We gain weight but the Norwegian drop in blood pressure is still at full speed. Less smoke, altered diet, medication, and perhaps better exercise habits are probably the cause.
‘’It is actually a medical paradox that the average blood pressure in the population goes down while the average weight increases. It is clear that the factors that make the blood pressure go down are stronger and override the tendency one would see if weight gain were the only driver’’ said Professor Steinar Krokstad, head of the public health survey HUNT (The Health Study in Nord-Trøndelag).
The large population survey HUNT 4 has been going on for two years. The researchers have, among other things, looked at social inequality as a factor in blood pressure, cholesterol, and obesity levels.
The average blood pressure for men in their 40s was 133 in the 1980s, when HUNT 1 was completed. Today, under HUNT 4, the average blood pressure is 127. Similarly, blood pressure for women in their 40s has decreased from 127 to 120.
‘’This is a formidable effect considering that it is an average measurement. The effect is also greater the older people are.
In people over the age of 80, the average blood pressure has decreased by 20 units’’ said Steinar Krokstad.
The professor stated that there is still a connection between social class and blood pressure, but the development goes the right way.
‘’The higher the blood pressure, the lower the socioeconomic status you have, measured by education.
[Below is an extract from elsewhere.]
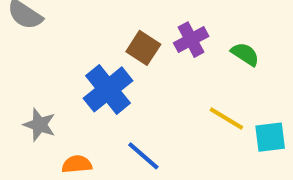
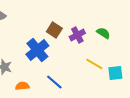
purple cross: (191, 40) -> (77, 35), moved

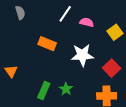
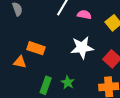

But because the blood pressure is now falling and getting lower, it is a percentage of reduced difference, and it is a nice find’’ he said.
Living conditions, however, affect our behavior and are the reason why there are differences despite the fact that all social layers have gradually changed both smoking habits and diet. Stress can also affect blood pressure. A larger proportion of those with lower social status experience everyday stress.
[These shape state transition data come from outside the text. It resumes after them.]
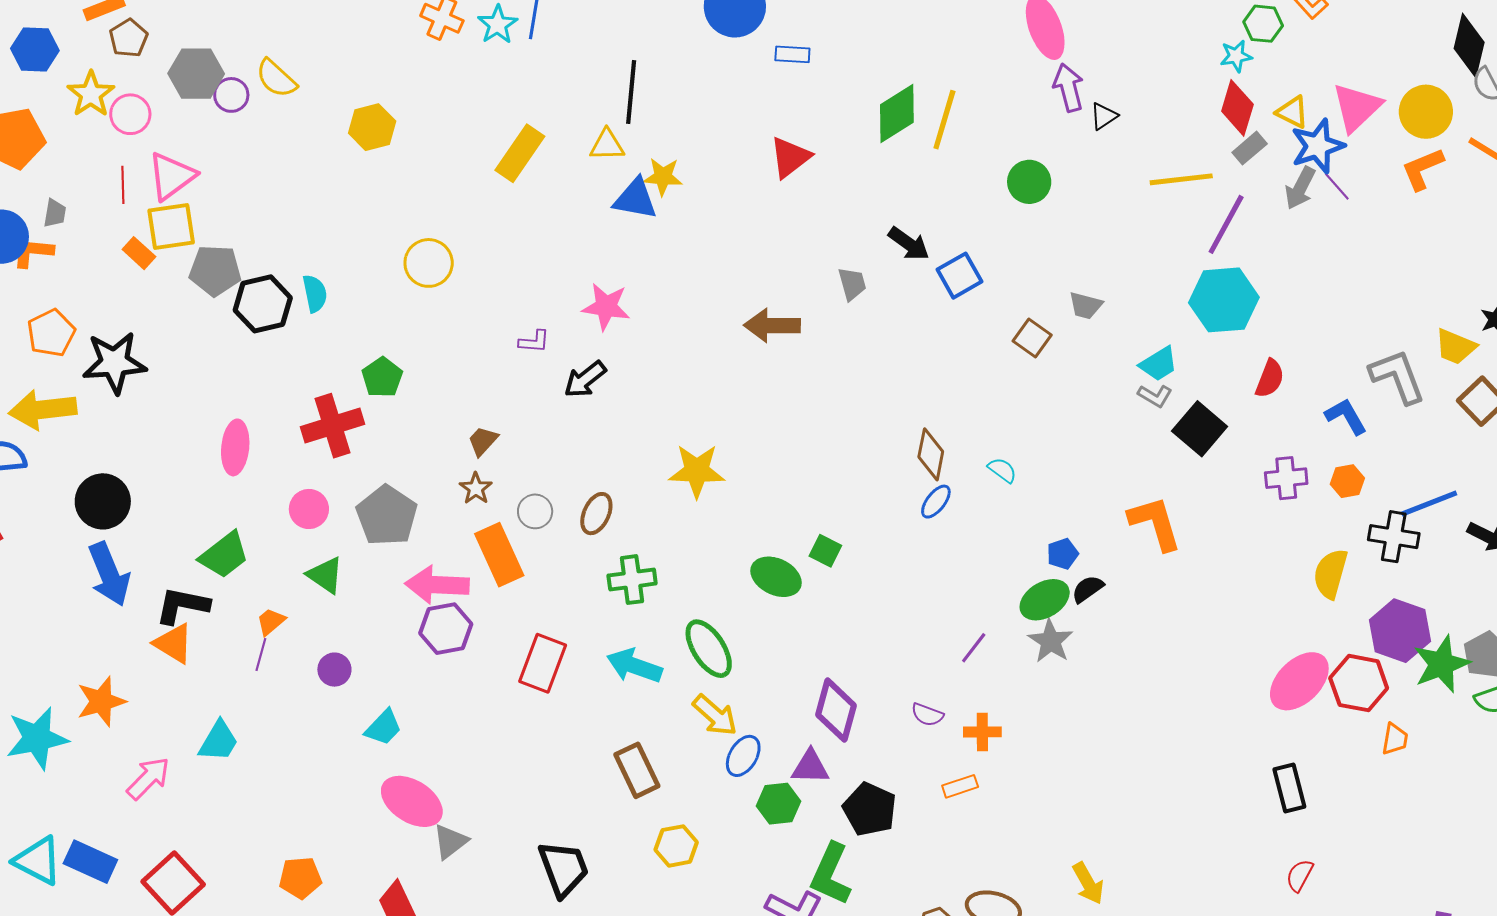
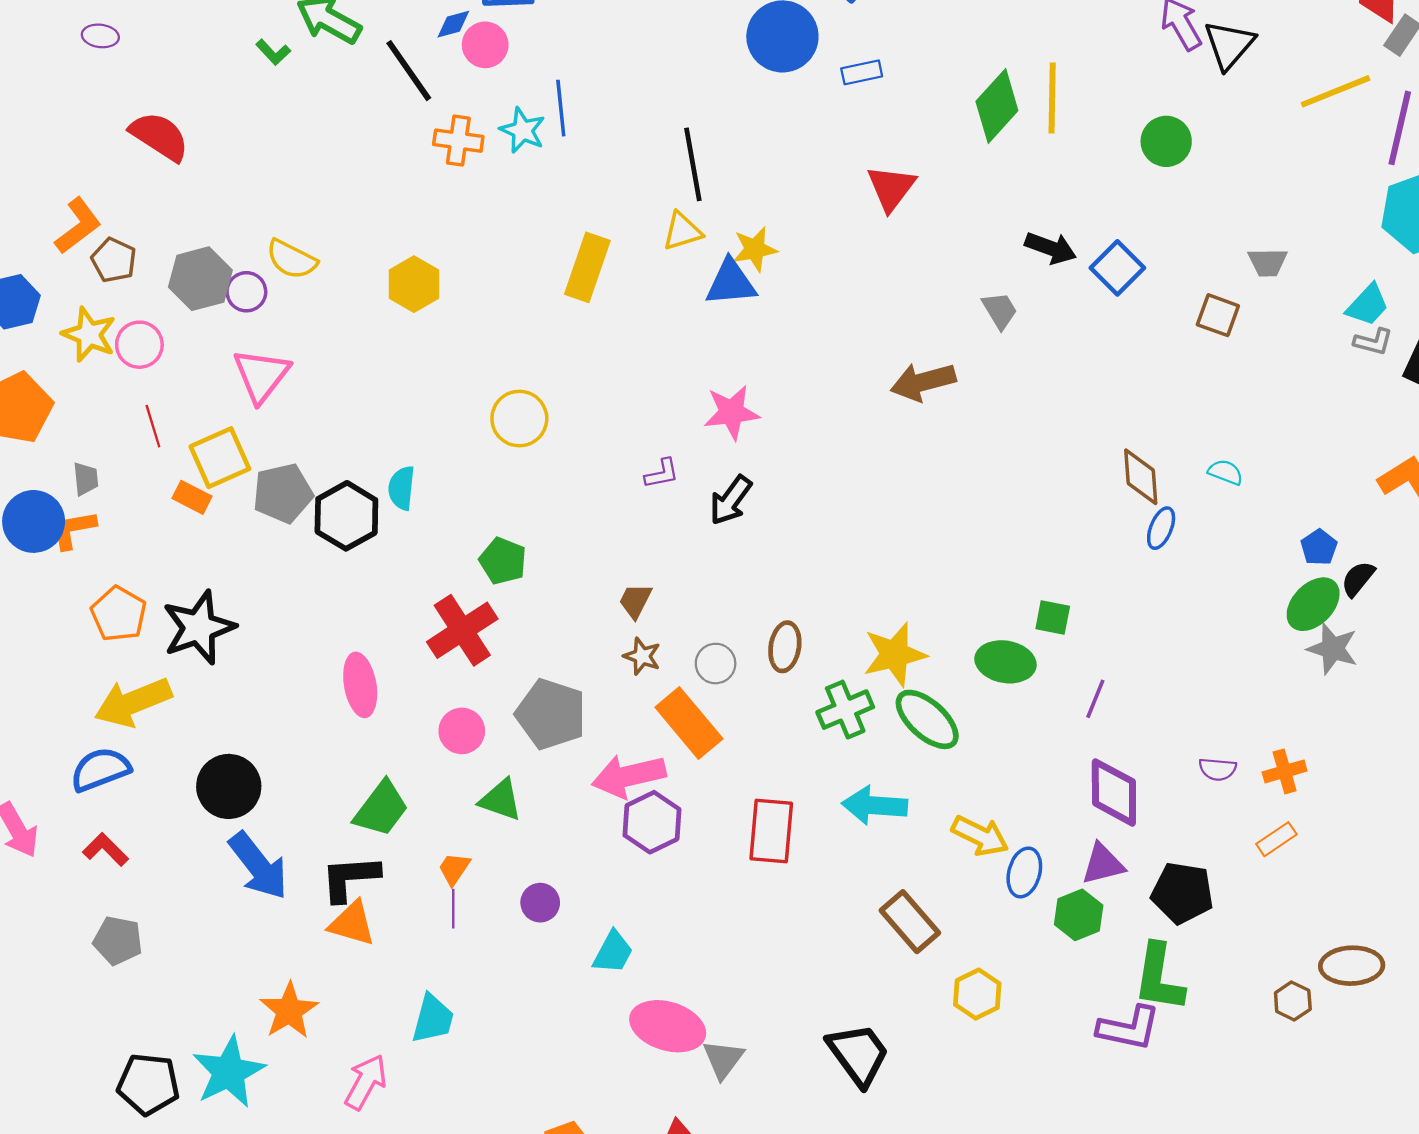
black triangle: (1104, 116) -> (1229, 45), size x1.6
pink triangle: (172, 176) -> (261, 375), moved
cyan semicircle: (315, 293) -> (402, 488), turned -147
yellow star: (697, 471) -> (895, 654), moved
purple line: (974, 648) -> (1095, 699), moved
green ellipse: (709, 649) -> (927, 719), moved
‘’You can have lower income and problems with the economy. This group are also more vulnerable to job cuts, unemployment, and difficult working conditions.’’
Together with the Tromsø survey, HUNT covers the development of the Norwegian population. The Norwegian public health development corresponds to the one seen in most western countries.
The development of Norwegian public health is good, and we are living ever longer. Nevertheless, there are still social inequalities in Norway showed a compilation of figures made by the Norwegian Institute of Public Health.
They have gone through surveys from the Norwegian Institute of Public Health, the Cancer Registry and the Norwegian Sports College in addition to the findings from the Tromsø survey and HUNT 4 which are to be presented at the seminar of Social inequality in health in Norway on Tuesday.
‘’It is positive that everyone gets better, although we would have liked to see that the differences also diminished for all the risk factors’’ said researcher at the Norwegian Institute of Public Health, Inger Ariansen.